**GIVEN INSTRUCTION**
Pick out every line below that contains the word "order", and copy each of those lines.

====== GIVEN DATA ======

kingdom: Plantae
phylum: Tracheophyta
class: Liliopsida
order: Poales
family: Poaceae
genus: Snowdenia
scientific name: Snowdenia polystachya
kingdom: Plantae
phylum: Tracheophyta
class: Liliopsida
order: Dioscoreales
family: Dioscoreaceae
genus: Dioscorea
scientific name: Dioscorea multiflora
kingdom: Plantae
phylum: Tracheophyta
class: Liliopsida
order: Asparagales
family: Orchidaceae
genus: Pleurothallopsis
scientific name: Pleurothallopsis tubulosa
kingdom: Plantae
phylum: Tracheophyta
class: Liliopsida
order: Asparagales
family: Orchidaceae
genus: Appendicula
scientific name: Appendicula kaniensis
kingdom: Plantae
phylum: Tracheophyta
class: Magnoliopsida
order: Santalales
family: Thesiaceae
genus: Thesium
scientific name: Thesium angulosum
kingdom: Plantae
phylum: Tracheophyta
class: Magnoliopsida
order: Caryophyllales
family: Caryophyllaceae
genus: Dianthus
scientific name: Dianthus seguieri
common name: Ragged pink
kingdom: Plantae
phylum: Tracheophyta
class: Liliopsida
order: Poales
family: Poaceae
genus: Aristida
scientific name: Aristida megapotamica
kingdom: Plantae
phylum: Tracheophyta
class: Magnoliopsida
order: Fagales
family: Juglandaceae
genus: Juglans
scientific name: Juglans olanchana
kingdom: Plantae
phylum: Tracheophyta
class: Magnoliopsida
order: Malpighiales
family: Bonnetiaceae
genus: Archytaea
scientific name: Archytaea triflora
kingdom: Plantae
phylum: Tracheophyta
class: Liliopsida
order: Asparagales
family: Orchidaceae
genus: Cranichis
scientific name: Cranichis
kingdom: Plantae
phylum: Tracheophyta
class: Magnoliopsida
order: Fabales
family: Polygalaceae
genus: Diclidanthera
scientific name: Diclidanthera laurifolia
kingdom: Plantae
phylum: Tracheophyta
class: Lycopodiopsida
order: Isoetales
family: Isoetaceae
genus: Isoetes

======

**ANSWER TO THE PROBLEM**
order: Poales
order: Dioscoreales
order: Asparagales
order: Asparagales
order: Santalales
order: Caryophyllales
order: Poales
order: Fagales
order: Malpighiales
order: Asparagales
order: Fabales
order: Isoetales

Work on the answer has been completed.